## WORK INSTRUCTIONS:
In the records below, locate the line containing "In partnership with"; output that line and every following line through the last, exactly.

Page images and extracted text

########################################

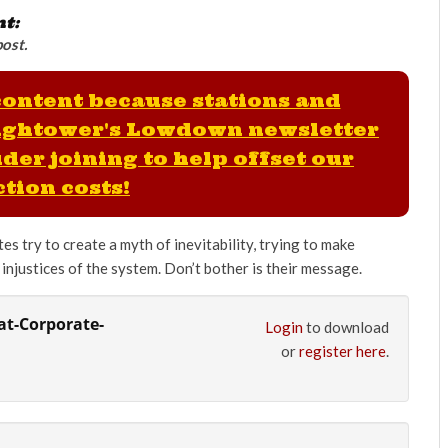
nt:
post.
 content because stations and
ightower's Lowdown newsletter
der joining to help offset our
tion costs!
es try to create a myth of inevitability, trying to make
injustices of the system. Don’t bother is their message.
t-Corporate-
Login
to download
or
register here
.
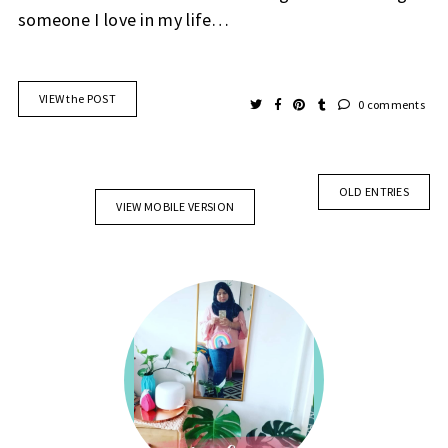
someone I love in my life…
VIEW the POST
0 comments
OLD ENTRIES
VIEW MOBILE VERSION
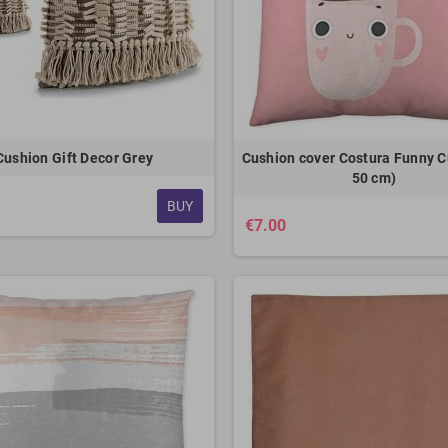
Cushion Gift Decor Grey
Cushion cover Costura Funny C
50 cm)
BUY
€7.00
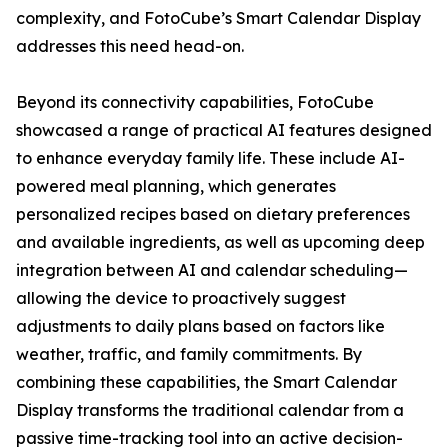
complexity, and FotoCube’s Smart Calendar Display
addresses this need head-on.
Beyond its connectivity capabilities, FotoCube
showcased a range of practical AI features designed
to enhance everyday family life. These include AI-
powered meal planning, which generates
personalized recipes based on dietary preferences
and available ingredients, as well as upcoming deep
integration between AI and calendar scheduling—
allowing the device to proactively suggest
adjustments to daily plans based on factors like
weather, traffic, and family commitments. By
combining these capabilities, the Smart Calendar
Display transforms the traditional calendar from a
passive time-tracking tool into an active decision-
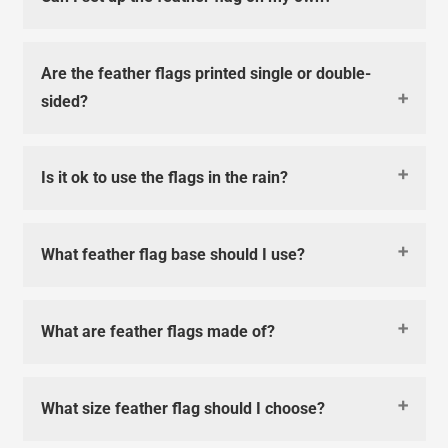
Are the feather flags printed single or double-
sided?
Is it ok to use the flags in the rain?
What feather flag base should I use?
What are feather flags made of?
What size feather flag should I choose?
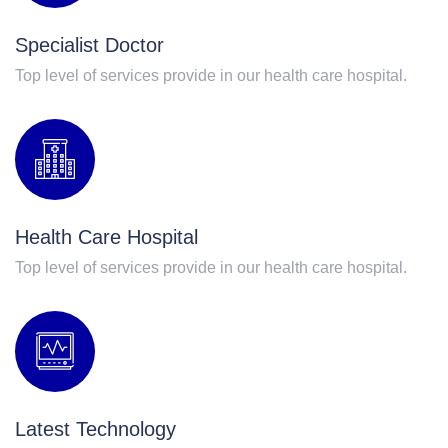
Specialist Doctor
Top level of services provide in our health care hospital.
Health Care Hospital
Top level of services provide in our health care hospital.
Latest Technology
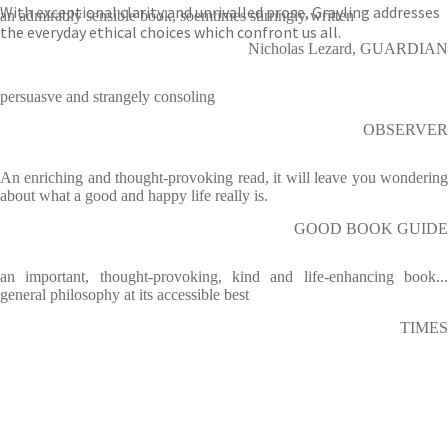
With exceptional clarity and unrivalled prose, Grayling addresses
an admirably sensible book, soemtimes stirringly written
the everyday ethical choices which confront us all.
Nicholas Lezard, GUARDIAN
persuasve and strangely consoling
OBSERVER
An enriching and thought-provoking read, it will leave you wondering
about what a good and happy life really is.
GOOD BOOK GUIDE
an important, thought-provoking, kind and life-enhancing book...
general philosophy at its accessible best
TIMES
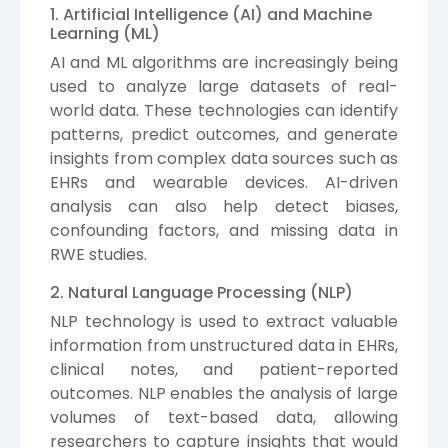
1. Artificial Intelligence (AI) and Machine
Learning (ML)
AI and ML algorithms are increasingly being
used to analyze large datasets of real-
world data. These technologies can identify
patterns, predict outcomes, and generate
insights from complex data sources such as
EHRs and wearable devices. AI-driven
analysis can also help detect biases,
confounding factors, and missing data in
RWE studies.
2. Natural Language Processing (NLP)
NLP technology is used to extract valuable
information from unstructured data in EHRs,
clinical notes, and patient-reported
outcomes. NLP enables the analysis of large
volumes of text-based data, allowing
researchers to capture insights that would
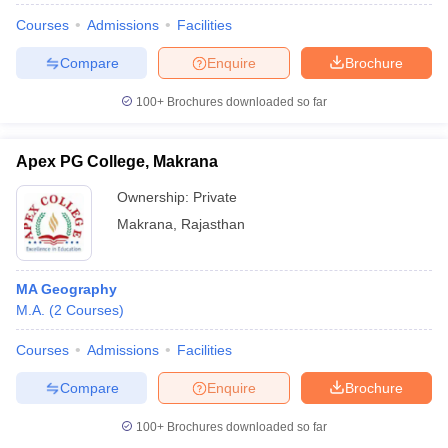
Courses
Admissions
Facilities
Compare
Enquire
Brochure
100+
Brochures downloaded so far
Apex PG College, Makrana
Ownership:
Private
Makrana
,
Rajasthan
MA Geography
M.A.
(
2
Courses
)
Courses
Admissions
Facilities
Compare
Enquire
Brochure
100+
Brochures downloaded so far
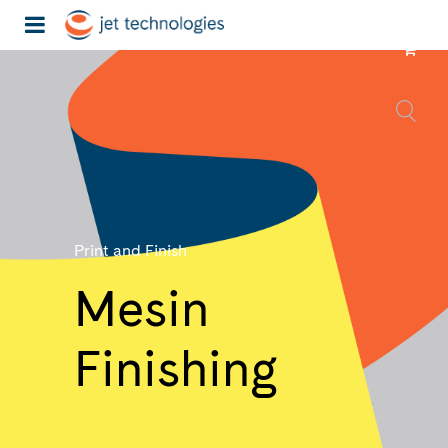
Print and Finish
Mesin
Finishing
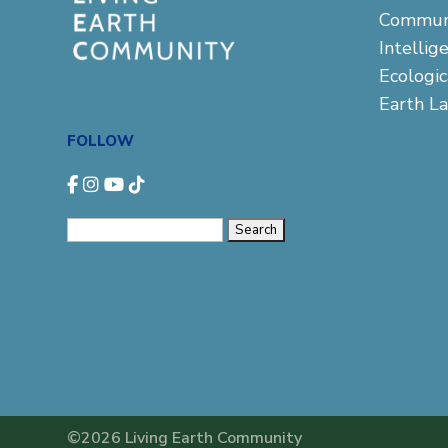
Commun
Intellig
Ecologi
Earth L
FOLLOW
Search
for:
©2026 Living Earth Community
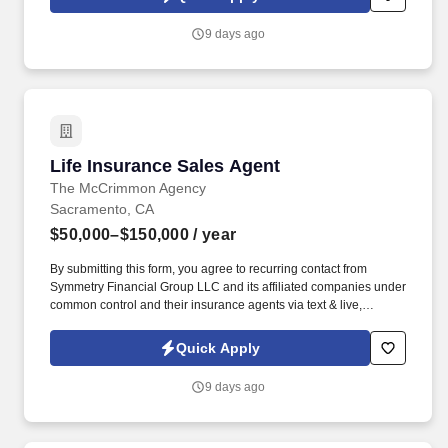
ideal applicant maintains a cheerful and polite approach toward
both guests and employees.
9 days ago
Life Insurance Sales Agent
Life Insurance Sales Agent
The McCrimmon Agency
Sacramento, CA
$50,000–$150,000
/ year
By submitting this form, you agree to recurring contact from
Symmetry Financial Group LLC and its affiliated companies under
common control and their insurance agents via text & live,
automated, A.I., or prerecorded calls, including for marketing or
recruiting purposes. We help families protect what matters most
Quick Apply
through life insurance , mortgage protection , final expense ,
income protection , and advanced financial solutions.
9 days ago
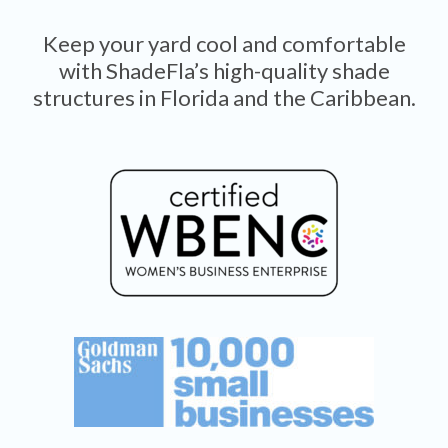
Keep your yard cool and comfortable
with ShadeFla’s high-quality shade
structures in Florida and the Caribbean.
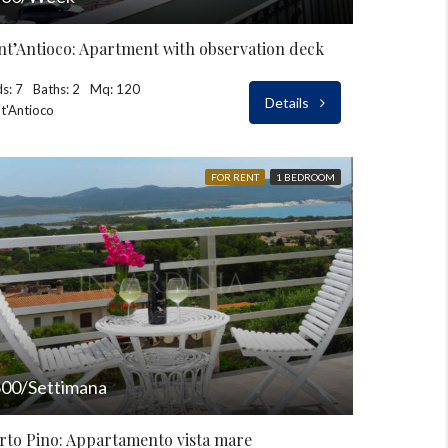
nt’Antioco: Apartment with observation deck
s: 7
Baths: 2
Mq: 120
Details
t'Antioco
FOR RENT
1 BEDROOM
00/Settimana
rto Pino: Appartamento vista mare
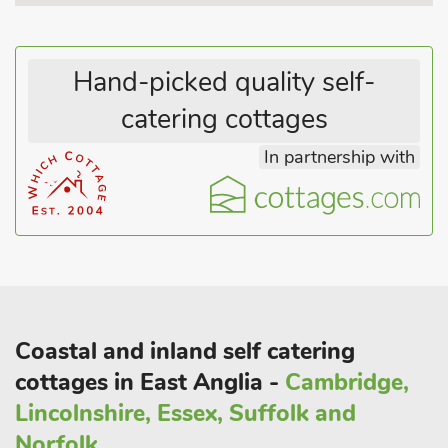
Hand-picked quality self-
catering cottages
In partnership with
Coastal and inland self catering
cottages in East Anglia -
Cambridge,
Lincolnshire, Essex, Suffolk and
Norfolk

########################################

## OUTPUT FOR THIS EXERCISE:
In partnership with
Coastal and inland self catering
cottages in East Anglia -
Cambridge,
Lincolnshire, Essex, Suffolk and
Norfolk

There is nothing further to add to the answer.